Start of MATERIAL SUPPLIED
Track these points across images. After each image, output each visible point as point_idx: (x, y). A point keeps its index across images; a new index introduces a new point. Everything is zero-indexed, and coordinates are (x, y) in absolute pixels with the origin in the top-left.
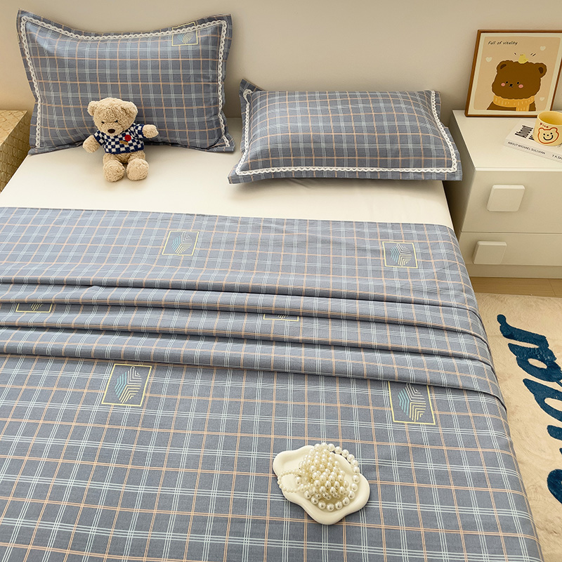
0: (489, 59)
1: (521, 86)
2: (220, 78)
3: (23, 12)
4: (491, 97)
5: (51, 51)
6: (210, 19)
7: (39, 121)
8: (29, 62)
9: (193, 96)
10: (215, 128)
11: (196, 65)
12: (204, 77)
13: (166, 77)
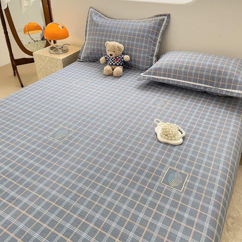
2: (158, 41)
3: (92, 8)
5: (96, 21)
7: (84, 49)
8: (88, 26)
9: (144, 44)
10: (150, 61)
11: (149, 32)
12: (151, 38)
13: (134, 35)
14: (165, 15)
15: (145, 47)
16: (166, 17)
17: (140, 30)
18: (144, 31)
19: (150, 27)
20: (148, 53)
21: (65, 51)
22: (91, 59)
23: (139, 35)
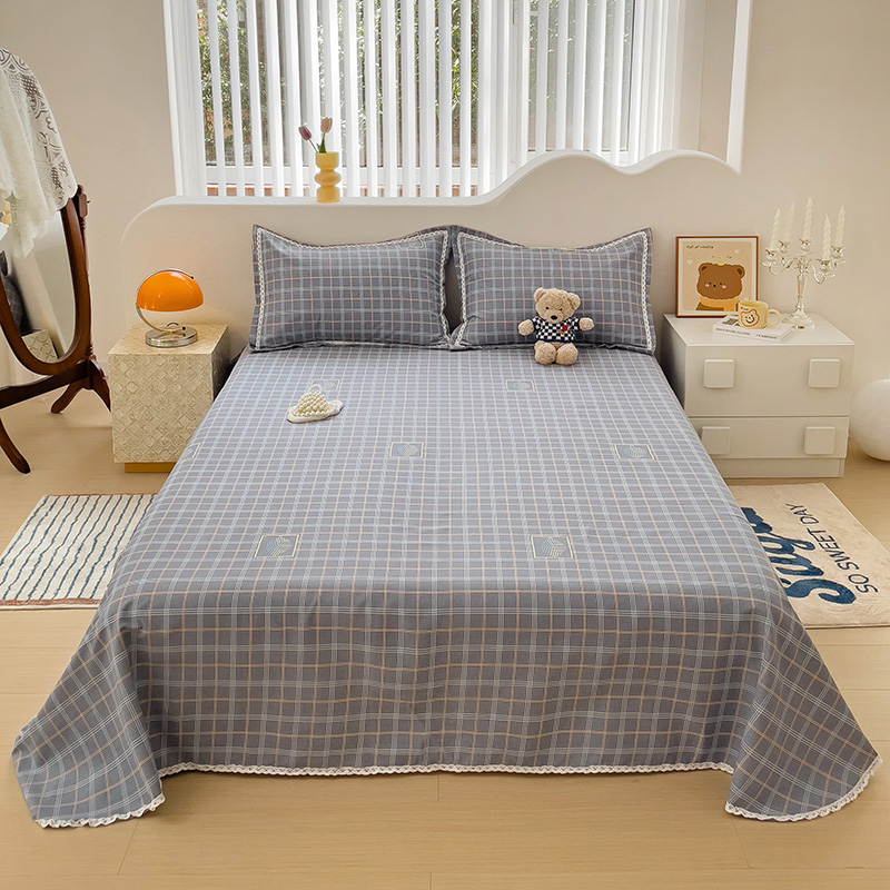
0: (690, 262)
1: (724, 287)
2: (441, 280)
3: (258, 227)
4: (698, 298)
5: (286, 253)
6: (433, 230)
7: (260, 322)
8: (260, 267)
9: (419, 289)
10: (438, 323)
11: (423, 264)
12: (429, 274)
13: (395, 272)
14: (443, 229)
15: (425, 295)
16: (445, 233)
17: (404, 262)
18: (414, 263)
19: (422, 254)
20: (432, 306)
21: (194, 339)
22: (285, 343)
23: (405, 273)
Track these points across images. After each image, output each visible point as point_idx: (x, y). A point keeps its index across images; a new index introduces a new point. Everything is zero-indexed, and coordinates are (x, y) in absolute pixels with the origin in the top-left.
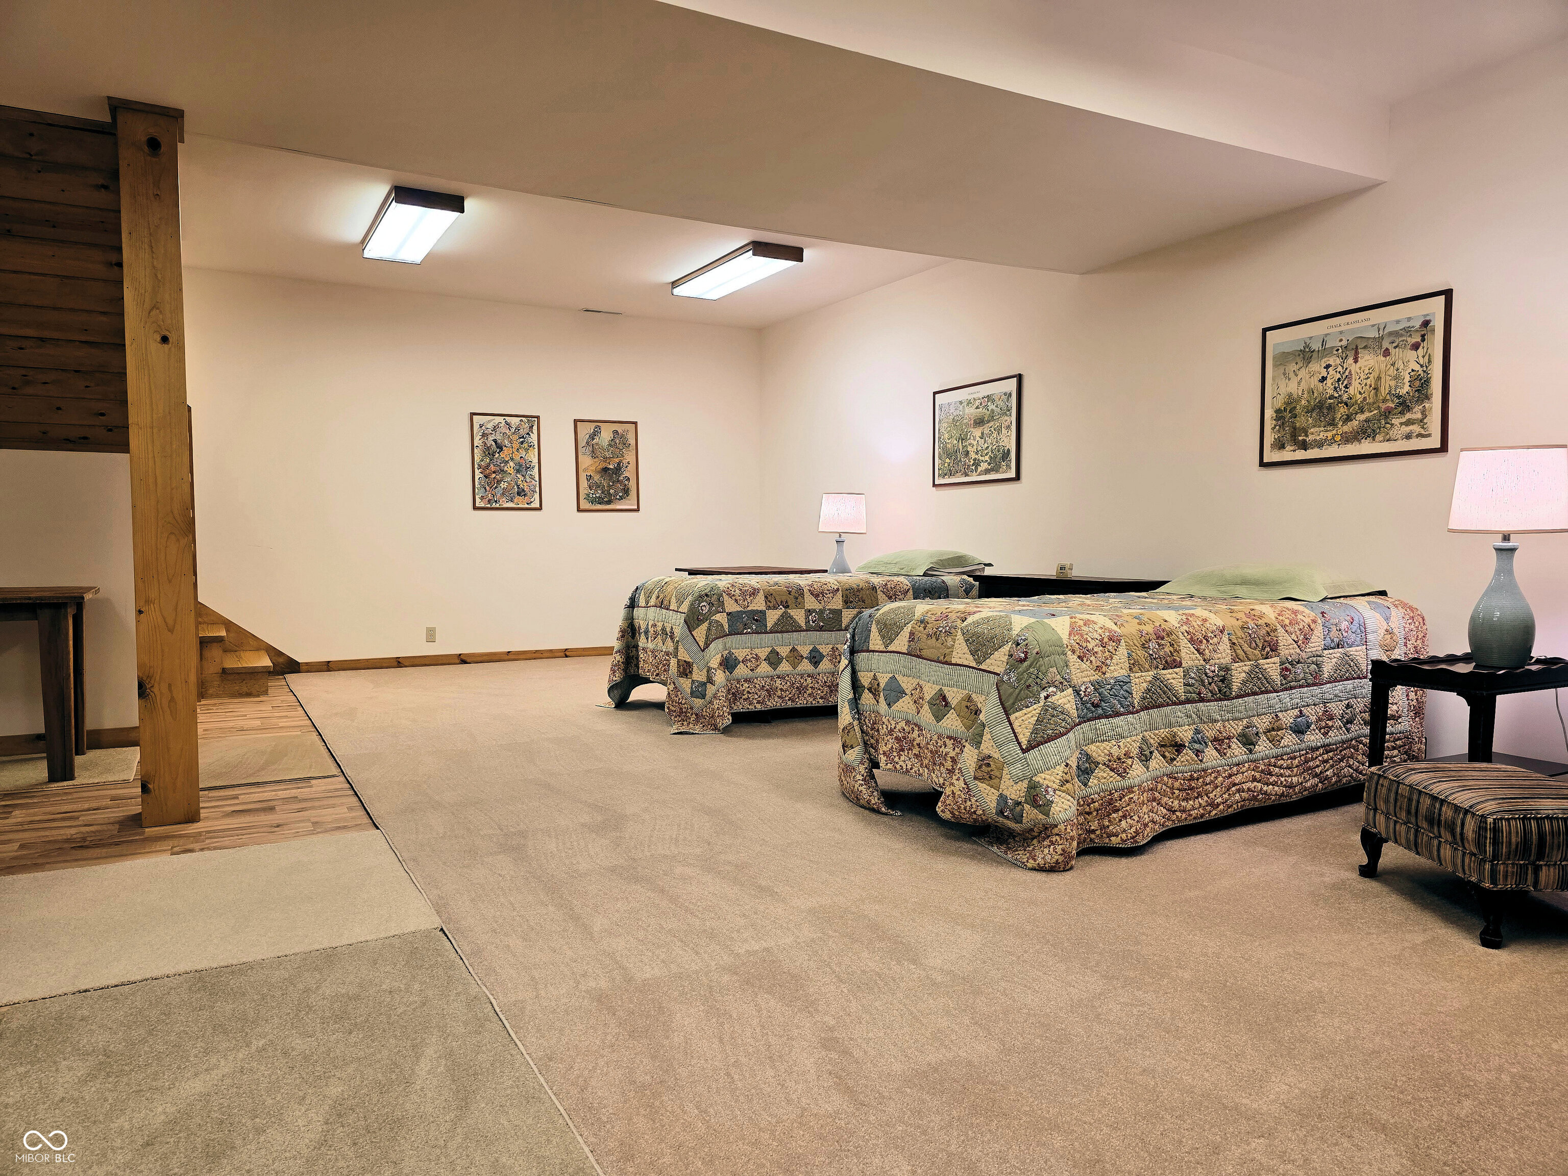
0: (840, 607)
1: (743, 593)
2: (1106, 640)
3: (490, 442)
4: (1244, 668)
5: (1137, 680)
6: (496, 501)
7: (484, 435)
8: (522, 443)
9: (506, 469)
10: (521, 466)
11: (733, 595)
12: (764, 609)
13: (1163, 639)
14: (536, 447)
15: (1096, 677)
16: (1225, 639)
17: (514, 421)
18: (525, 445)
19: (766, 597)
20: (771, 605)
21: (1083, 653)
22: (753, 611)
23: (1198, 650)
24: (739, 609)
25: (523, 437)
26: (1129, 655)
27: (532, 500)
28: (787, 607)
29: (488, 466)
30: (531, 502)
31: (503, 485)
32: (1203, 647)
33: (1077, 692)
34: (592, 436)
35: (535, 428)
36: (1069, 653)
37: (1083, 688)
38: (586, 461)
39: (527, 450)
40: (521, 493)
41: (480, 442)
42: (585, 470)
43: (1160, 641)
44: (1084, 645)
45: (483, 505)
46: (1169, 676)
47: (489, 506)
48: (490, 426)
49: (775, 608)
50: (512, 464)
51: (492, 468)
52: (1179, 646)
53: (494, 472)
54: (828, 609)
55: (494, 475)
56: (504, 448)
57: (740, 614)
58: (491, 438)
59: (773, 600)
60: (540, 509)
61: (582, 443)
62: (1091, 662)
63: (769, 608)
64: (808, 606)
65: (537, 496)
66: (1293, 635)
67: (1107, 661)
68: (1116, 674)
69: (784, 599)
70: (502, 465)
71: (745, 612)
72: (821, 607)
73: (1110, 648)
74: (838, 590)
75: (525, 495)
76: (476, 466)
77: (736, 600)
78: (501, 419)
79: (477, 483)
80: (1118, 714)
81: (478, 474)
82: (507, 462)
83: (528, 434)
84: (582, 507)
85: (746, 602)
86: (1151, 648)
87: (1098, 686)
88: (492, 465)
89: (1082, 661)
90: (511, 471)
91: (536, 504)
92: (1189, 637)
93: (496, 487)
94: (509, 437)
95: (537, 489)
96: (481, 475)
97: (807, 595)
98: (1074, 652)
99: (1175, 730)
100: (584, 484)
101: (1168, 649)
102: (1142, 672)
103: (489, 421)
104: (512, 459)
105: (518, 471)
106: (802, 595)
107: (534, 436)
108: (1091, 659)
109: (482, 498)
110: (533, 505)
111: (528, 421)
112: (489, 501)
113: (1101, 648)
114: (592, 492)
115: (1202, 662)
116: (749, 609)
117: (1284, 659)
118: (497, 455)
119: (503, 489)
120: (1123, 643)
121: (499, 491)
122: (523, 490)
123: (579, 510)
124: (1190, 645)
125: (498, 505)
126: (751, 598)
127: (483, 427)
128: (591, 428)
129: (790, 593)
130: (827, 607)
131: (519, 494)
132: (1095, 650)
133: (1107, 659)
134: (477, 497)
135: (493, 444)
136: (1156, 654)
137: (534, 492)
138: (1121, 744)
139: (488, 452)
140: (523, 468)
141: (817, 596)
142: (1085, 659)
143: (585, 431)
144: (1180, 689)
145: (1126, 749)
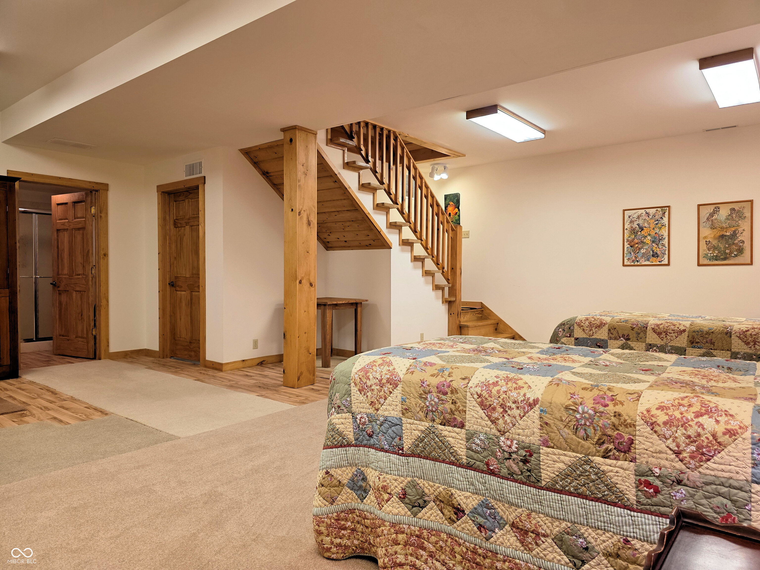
0: (684, 345)
1: (591, 325)
2: (384, 381)
3: (635, 225)
4: (562, 458)
5: (408, 426)
6: (637, 261)
7: (632, 222)
8: (657, 224)
9: (645, 241)
10: (655, 238)
11: (582, 326)
12: (606, 338)
13: (445, 394)
14: (667, 226)
15: (371, 411)
16: (534, 414)
17: (652, 211)
18: (659, 225)
19: (609, 330)
20: (612, 336)
21: (362, 387)
22: (596, 339)
23: (489, 417)
24: (585, 336)
25: (658, 220)
26: (403, 401)
27: (662, 259)
28: (628, 339)
29: (634, 239)
30: (662, 261)
31: (643, 251)
32: (496, 415)
33: (354, 418)
34: (712, 215)
35: (667, 214)
36: (353, 384)
37: (359, 417)
38: (706, 232)
39: (660, 228)
40: (655, 255)
41: (629, 226)
42: (705, 237)
43: (441, 396)
44: (365, 381)
45: (629, 264)
46: (446, 433)
47: (633, 264)
48: (635, 216)
49: (616, 339)
50: (649, 238)
51: (636, 241)
52: (465, 407)
53: (637, 243)
54: (670, 346)
55: (637, 245)
56: (644, 228)
57: (585, 340)
58: (636, 223)
59: (615, 333)
60: (668, 265)
61: (703, 219)
62: (367, 396)
63: (610, 338)
64: (649, 341)
65: (666, 257)
66: (670, 441)
67: (381, 400)
68: (386, 414)
69: (626, 333)
70: (643, 239)
71: (590, 339)
72: (662, 343)
73: (386, 389)
74: (684, 331)
75: (658, 256)
76: (625, 241)
77: (583, 330)
78: (643, 211)
79: (625, 250)
80: (382, 450)
81: (626, 245)
82: (646, 237)
83: (661, 218)
84: (701, 263)
85: (591, 332)
86: (429, 399)
87: (372, 419)
88: (636, 239)
89: (361, 393)
90: (649, 242)
91: (666, 262)
92: (479, 400)
93: (638, 253)
94: (648, 221)
95: (667, 252)
96: (628, 246)
97: (650, 333)
98: (356, 384)
99: (453, 491)
100: (703, 246)
101: (449, 406)
102: (414, 419)
103: (635, 213)
104: (649, 235)
105: (653, 242)
106: (645, 332)
107: (666, 220)
108: (368, 394)
109: (629, 259)
110: (663, 263)
111: (662, 210)
112: (633, 261)
113: (378, 387)
114: (711, 252)
115: (494, 431)
116: (593, 337)
117: (644, 468)
118: (639, 233)
119: (643, 253)
120: (399, 388)
121: (640, 255)
122: (657, 253)
123: (699, 265)
124: (479, 409)
125: (639, 263)
126: (596, 329)
127: (631, 217)
128: (711, 209)
129: (633, 329)
130: (669, 344)
131: (653, 256)
132: (373, 387)
133: (381, 398)
134: (625, 259)
135: (637, 226)
136: (433, 407)
137: (664, 254)
138: (381, 477)
139: (633, 231)
140: (657, 240)
141: (659, 334)
142: (363, 393)
143: (705, 212)
144: (462, 452)
145: (385, 484)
End of MATERIAL SUPPLIED
PROBLEM STATEMENT: All of the records need to be restated word for word, but not the pictures.

EXERCISE OUTPUT:
Track these points across images. After each image, output each visible point as point_idx: (x, y). A point keeps its index across images; a new index introduces a new point. Everything is zero-indexed, and coordinates are (x, y) in absolute pixels with the origin in the top-left.
0: (489, 59)
1: (521, 86)
2: (220, 78)
3: (23, 12)
4: (491, 97)
5: (51, 51)
6: (210, 19)
7: (39, 121)
8: (29, 62)
9: (193, 96)
10: (215, 128)
11: (196, 65)
12: (204, 77)
13: (166, 77)
2: (158, 41)
3: (92, 8)
5: (96, 21)
7: (84, 49)
8: (88, 26)
9: (144, 44)
10: (150, 61)
11: (149, 32)
12: (151, 38)
13: (134, 35)
14: (165, 15)
15: (145, 47)
16: (166, 17)
17: (140, 30)
18: (144, 31)
19: (150, 27)
20: (148, 53)
21: (65, 51)
22: (91, 59)
23: (139, 35)
0: (690, 262)
1: (724, 287)
2: (441, 280)
3: (258, 227)
4: (698, 298)
5: (286, 253)
6: (433, 230)
7: (260, 322)
8: (260, 267)
9: (419, 289)
10: (438, 323)
11: (423, 264)
12: (429, 274)
13: (395, 272)
14: (443, 229)
15: (425, 295)
16: (445, 233)
17: (404, 262)
18: (414, 263)
19: (422, 254)
20: (432, 306)
21: (194, 339)
22: (285, 343)
23: (405, 273)
Track these points across images. After each image, output each visible point as point_idx: (x, y). A point keeps its index across images; a new index introduces a new point. Everything is zero-indexed, and coordinates are (x, y) in absolute pixels with the origin in the top-left.
0: (840, 607)
1: (743, 593)
2: (1106, 640)
3: (490, 442)
4: (1244, 668)
5: (1137, 680)
6: (496, 501)
7: (484, 435)
8: (522, 443)
9: (506, 469)
10: (521, 466)
11: (733, 595)
12: (764, 609)
13: (1163, 639)
14: (536, 447)
15: (1096, 677)
16: (1225, 639)
17: (514, 421)
18: (525, 445)
19: (766, 597)
20: (771, 605)
21: (1083, 653)
22: (753, 611)
23: (1198, 650)
24: (739, 609)
25: (523, 437)
26: (1129, 655)
27: (532, 500)
28: (787, 607)
29: (488, 466)
30: (531, 502)
31: (503, 485)
32: (1203, 647)
33: (1077, 692)
34: (592, 436)
35: (535, 428)
36: (1069, 653)
37: (1083, 688)
38: (586, 461)
39: (527, 450)
40: (521, 493)
41: (480, 442)
42: (585, 470)
43: (1160, 641)
44: (1084, 645)
45: (483, 505)
46: (1169, 676)
47: (489, 506)
48: (490, 426)
49: (775, 608)
50: (512, 464)
51: (492, 468)
52: (1179, 646)
53: (494, 472)
54: (828, 609)
55: (494, 475)
56: (504, 448)
57: (740, 614)
58: (491, 438)
59: (773, 600)
60: (540, 509)
61: (582, 443)
62: (1091, 662)
63: (769, 608)
64: (808, 606)
65: (537, 496)
66: (1293, 635)
67: (1107, 661)
68: (1116, 674)
69: (784, 599)
70: (502, 465)
71: (745, 612)
72: (821, 607)
73: (1110, 648)
74: (838, 590)
75: (525, 495)
76: (476, 466)
77: (736, 600)
78: (501, 419)
79: (477, 483)
80: (1118, 714)
81: (478, 474)
82: (507, 462)
83: (528, 434)
84: (582, 507)
85: (746, 602)
86: (1151, 648)
87: (1098, 686)
88: (492, 465)
89: (1082, 661)
90: (511, 471)
91: (536, 504)
92: (1189, 637)
93: (496, 487)
94: (509, 437)
95: (537, 489)
96: (481, 475)
97: (807, 595)
98: (1074, 652)
99: (1175, 730)
100: (584, 484)
101: (1168, 649)
102: (1142, 672)
103: (489, 421)
104: (512, 459)
105: (518, 471)
106: (802, 595)
107: (534, 436)
108: (1091, 659)
109: (482, 498)
110: (533, 505)
111: (528, 421)
112: (489, 501)
113: (1101, 648)
114: (592, 492)
115: (1202, 662)
116: (749, 609)
117: (1284, 659)
118: (497, 455)
119: (503, 489)
120: (1123, 643)
121: (499, 491)
122: (523, 490)
123: (579, 510)
124: (1190, 645)
125: (498, 505)
126: (751, 598)
127: (483, 427)
128: (591, 428)
129: (790, 593)
130: (827, 607)
131: (519, 494)
132: (1095, 650)
133: (1107, 659)
134: (477, 497)
135: (493, 444)
136: (1156, 654)
137: (534, 492)
138: (1121, 744)
139: (488, 452)
140: (523, 468)
141: (817, 596)
142: (1085, 659)
143: (585, 431)
144: (1180, 689)
145: (1126, 749)
0: (684, 345)
1: (591, 325)
2: (384, 381)
3: (635, 225)
4: (562, 458)
5: (408, 426)
6: (637, 261)
7: (632, 222)
8: (657, 224)
9: (645, 241)
10: (655, 238)
11: (582, 326)
12: (606, 338)
13: (445, 394)
14: (667, 226)
15: (371, 411)
16: (534, 414)
17: (652, 211)
18: (659, 225)
19: (609, 330)
20: (612, 336)
21: (362, 387)
22: (596, 339)
23: (489, 417)
24: (585, 336)
25: (658, 220)
26: (403, 401)
27: (662, 259)
28: (628, 339)
29: (634, 239)
30: (662, 261)
31: (643, 251)
32: (496, 415)
33: (354, 418)
34: (712, 215)
35: (667, 214)
36: (353, 384)
37: (359, 417)
38: (706, 232)
39: (660, 228)
40: (655, 255)
41: (629, 226)
42: (705, 237)
43: (441, 396)
44: (365, 381)
45: (629, 264)
46: (446, 433)
47: (633, 264)
48: (635, 216)
49: (616, 339)
50: (649, 238)
51: (636, 241)
52: (465, 407)
53: (637, 243)
54: (670, 346)
55: (637, 245)
56: (644, 228)
57: (585, 340)
58: (636, 223)
59: (615, 333)
60: (668, 265)
61: (703, 219)
62: (367, 396)
63: (610, 338)
64: (649, 341)
65: (666, 257)
66: (670, 441)
67: (381, 400)
68: (386, 414)
69: (626, 333)
70: (643, 239)
71: (590, 339)
72: (662, 343)
73: (386, 389)
74: (684, 331)
75: (658, 256)
76: (625, 241)
77: (583, 330)
78: (643, 211)
79: (625, 250)
80: (382, 450)
81: (626, 245)
82: (646, 237)
83: (661, 218)
84: (701, 263)
85: (591, 332)
86: (429, 399)
87: (372, 419)
88: (636, 239)
89: (361, 393)
90: (649, 242)
91: (666, 262)
92: (479, 400)
93: (638, 253)
94: (648, 221)
95: (667, 252)
96: (628, 246)
97: (650, 333)
98: (356, 384)
99: (453, 491)
100: (703, 246)
101: (449, 406)
102: (414, 419)
103: (635, 213)
104: (649, 235)
105: (653, 242)
106: (645, 332)
107: (666, 220)
108: (368, 394)
109: (629, 259)
110: (663, 263)
111: (662, 210)
112: (633, 261)
113: (378, 387)
114: (711, 252)
115: (494, 431)
116: (593, 337)
117: (644, 468)
118: (639, 233)
119: (643, 253)
120: (399, 388)
121: (640, 255)
122: (657, 253)
123: (699, 265)
124: (479, 409)
125: (639, 263)
126: (596, 329)
127: (631, 217)
128: (711, 209)
129: (633, 329)
130: (669, 344)
131: (653, 256)
132: (373, 387)
133: (381, 398)
134: (625, 259)
135: (637, 226)
136: (433, 407)
137: (664, 254)
138: (381, 477)
139: (633, 231)
140: (657, 240)
141: (659, 334)
142: (363, 393)
143: (705, 212)
144: (462, 452)
145: (385, 484)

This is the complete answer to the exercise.